▶ About this task
The data that follows should be copied out exactly.

Provided records below:

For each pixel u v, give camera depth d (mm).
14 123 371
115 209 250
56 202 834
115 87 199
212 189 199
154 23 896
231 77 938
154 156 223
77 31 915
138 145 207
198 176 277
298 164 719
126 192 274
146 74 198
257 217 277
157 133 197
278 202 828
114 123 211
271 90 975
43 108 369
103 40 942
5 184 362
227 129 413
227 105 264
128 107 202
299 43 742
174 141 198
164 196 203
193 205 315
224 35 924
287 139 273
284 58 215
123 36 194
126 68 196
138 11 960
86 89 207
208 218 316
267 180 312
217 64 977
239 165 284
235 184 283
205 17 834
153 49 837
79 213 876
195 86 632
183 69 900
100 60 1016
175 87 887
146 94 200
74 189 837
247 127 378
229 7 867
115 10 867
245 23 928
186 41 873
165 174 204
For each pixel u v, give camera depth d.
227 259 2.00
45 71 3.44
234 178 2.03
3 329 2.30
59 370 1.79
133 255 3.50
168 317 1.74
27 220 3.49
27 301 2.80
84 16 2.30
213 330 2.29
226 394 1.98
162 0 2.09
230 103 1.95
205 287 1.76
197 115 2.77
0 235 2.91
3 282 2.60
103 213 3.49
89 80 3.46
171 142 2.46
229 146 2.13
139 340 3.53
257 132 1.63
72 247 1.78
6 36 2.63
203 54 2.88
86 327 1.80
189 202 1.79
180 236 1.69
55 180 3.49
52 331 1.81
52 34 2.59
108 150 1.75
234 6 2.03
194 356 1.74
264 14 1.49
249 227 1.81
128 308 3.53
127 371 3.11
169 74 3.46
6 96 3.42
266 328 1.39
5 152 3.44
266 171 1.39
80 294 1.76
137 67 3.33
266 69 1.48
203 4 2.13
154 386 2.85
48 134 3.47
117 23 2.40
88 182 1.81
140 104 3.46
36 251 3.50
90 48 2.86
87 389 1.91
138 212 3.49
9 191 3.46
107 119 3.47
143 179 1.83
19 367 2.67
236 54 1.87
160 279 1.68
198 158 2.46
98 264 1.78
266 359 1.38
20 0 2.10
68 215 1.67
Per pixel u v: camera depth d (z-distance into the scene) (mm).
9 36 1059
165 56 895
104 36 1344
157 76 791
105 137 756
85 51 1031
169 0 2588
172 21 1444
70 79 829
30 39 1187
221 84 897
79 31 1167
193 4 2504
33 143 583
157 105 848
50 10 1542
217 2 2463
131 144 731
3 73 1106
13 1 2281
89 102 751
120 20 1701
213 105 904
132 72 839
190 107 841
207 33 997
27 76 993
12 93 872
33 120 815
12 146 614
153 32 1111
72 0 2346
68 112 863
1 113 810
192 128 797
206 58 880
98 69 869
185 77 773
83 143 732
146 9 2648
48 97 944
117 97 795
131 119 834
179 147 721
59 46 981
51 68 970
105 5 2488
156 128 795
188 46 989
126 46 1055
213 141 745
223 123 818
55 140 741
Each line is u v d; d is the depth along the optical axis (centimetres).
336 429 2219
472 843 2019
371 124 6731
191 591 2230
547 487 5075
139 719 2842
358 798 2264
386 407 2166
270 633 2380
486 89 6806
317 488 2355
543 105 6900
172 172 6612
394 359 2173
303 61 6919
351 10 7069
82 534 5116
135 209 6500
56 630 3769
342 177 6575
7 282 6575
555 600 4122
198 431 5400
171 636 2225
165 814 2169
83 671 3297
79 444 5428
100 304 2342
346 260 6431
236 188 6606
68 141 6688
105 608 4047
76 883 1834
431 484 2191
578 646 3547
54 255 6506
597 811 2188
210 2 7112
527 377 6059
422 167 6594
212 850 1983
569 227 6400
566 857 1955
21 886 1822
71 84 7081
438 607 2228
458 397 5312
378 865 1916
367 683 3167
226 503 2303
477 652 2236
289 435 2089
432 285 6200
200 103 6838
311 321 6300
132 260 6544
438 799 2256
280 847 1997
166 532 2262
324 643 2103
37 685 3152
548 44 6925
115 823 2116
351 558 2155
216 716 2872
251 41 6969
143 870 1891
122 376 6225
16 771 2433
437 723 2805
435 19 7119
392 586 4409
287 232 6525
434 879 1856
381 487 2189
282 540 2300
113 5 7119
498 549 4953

End of Provided records.

▶ Response area
For each pixel u v, give camera depth d (mm).
14 123 371
115 209 250
56 202 834
115 87 199
212 189 199
154 23 896
231 77 938
154 156 223
77 31 915
138 145 207
198 176 277
298 164 719
126 192 274
146 74 198
257 217 277
157 133 197
278 202 828
114 123 211
271 90 975
43 108 369
103 40 942
5 184 362
227 129 413
227 105 264
128 107 202
299 43 742
174 141 198
164 196 203
193 205 315
224 35 924
287 139 273
284 58 215
123 36 194
126 68 196
138 11 960
86 89 207
208 218 316
267 180 312
217 64 977
239 165 284
235 184 283
205 17 834
153 49 837
79 213 876
195 86 632
183 69 900
100 60 1016
175 87 887
146 94 200
74 189 837
247 127 378
229 7 867
115 10 867
245 23 928
186 41 873
165 174 204
For each pixel u v, give camera depth d.
227 259 2.00
45 71 3.44
234 178 2.03
3 329 2.30
59 370 1.79
133 255 3.50
168 317 1.74
27 220 3.49
27 301 2.80
84 16 2.30
213 330 2.29
226 394 1.98
162 0 2.09
230 103 1.95
205 287 1.76
197 115 2.77
0 235 2.91
3 282 2.60
103 213 3.49
89 80 3.46
171 142 2.46
229 146 2.13
139 340 3.53
257 132 1.63
72 247 1.78
6 36 2.63
203 54 2.88
86 327 1.80
189 202 1.79
180 236 1.69
55 180 3.49
52 331 1.81
52 34 2.59
108 150 1.75
234 6 2.03
194 356 1.74
264 14 1.49
249 227 1.81
128 308 3.53
127 371 3.11
169 74 3.46
6 96 3.42
266 328 1.39
5 152 3.44
266 171 1.39
80 294 1.76
137 67 3.33
266 69 1.48
203 4 2.13
154 386 2.85
48 134 3.47
117 23 2.40
88 182 1.81
140 104 3.46
36 251 3.50
90 48 2.86
87 389 1.91
138 212 3.49
9 191 3.46
107 119 3.47
143 179 1.83
19 367 2.67
236 54 1.87
160 279 1.68
198 158 2.46
98 264 1.78
266 359 1.38
20 0 2.10
68 215 1.67
Per pixel u v: camera depth d (z-distance into the scene) (mm).
9 36 1059
165 56 895
104 36 1344
157 76 791
105 137 756
85 51 1031
169 0 2588
172 21 1444
70 79 829
30 39 1187
221 84 897
79 31 1167
193 4 2504
33 143 583
157 105 848
50 10 1542
217 2 2463
131 144 731
3 73 1106
13 1 2281
89 102 751
120 20 1701
213 105 904
132 72 839
190 107 841
207 33 997
27 76 993
12 93 872
33 120 815
12 146 614
153 32 1111
72 0 2346
68 112 863
1 113 810
192 128 797
206 58 880
98 69 869
185 77 773
83 143 732
146 9 2648
48 97 944
117 97 795
131 119 834
179 147 721
59 46 981
51 68 970
105 5 2488
156 128 795
188 46 989
126 46 1055
213 141 745
223 123 818
55 140 741
Each line is u v d; d is the depth along the optical axis (centimetres).
336 429 2219
472 843 2019
371 124 6731
191 591 2230
547 487 5075
139 719 2842
358 798 2264
386 407 2166
270 633 2380
486 89 6806
317 488 2355
543 105 6900
172 172 6612
394 359 2173
303 61 6919
351 10 7069
82 534 5116
135 209 6500
56 630 3769
342 177 6575
7 282 6575
555 600 4122
198 431 5400
171 636 2225
165 814 2169
83 671 3297
79 444 5428
100 304 2342
346 260 6431
236 188 6606
68 141 6688
105 608 4047
76 883 1834
431 484 2191
578 646 3547
54 255 6506
597 811 2188
210 2 7112
527 377 6059
422 167 6594
212 850 1983
569 227 6400
566 857 1955
21 886 1822
71 84 7081
438 607 2228
458 397 5312
378 865 1916
367 683 3167
226 503 2303
477 652 2236
289 435 2089
432 285 6200
200 103 6838
311 321 6300
132 260 6544
438 799 2256
280 847 1997
166 532 2262
324 643 2103
37 685 3152
548 44 6925
115 823 2116
351 558 2155
216 716 2872
251 41 6969
143 870 1891
122 376 6225
16 771 2433
437 723 2805
435 19 7119
392 586 4409
287 232 6525
434 879 1856
381 487 2189
282 540 2300
113 5 7119
498 549 4953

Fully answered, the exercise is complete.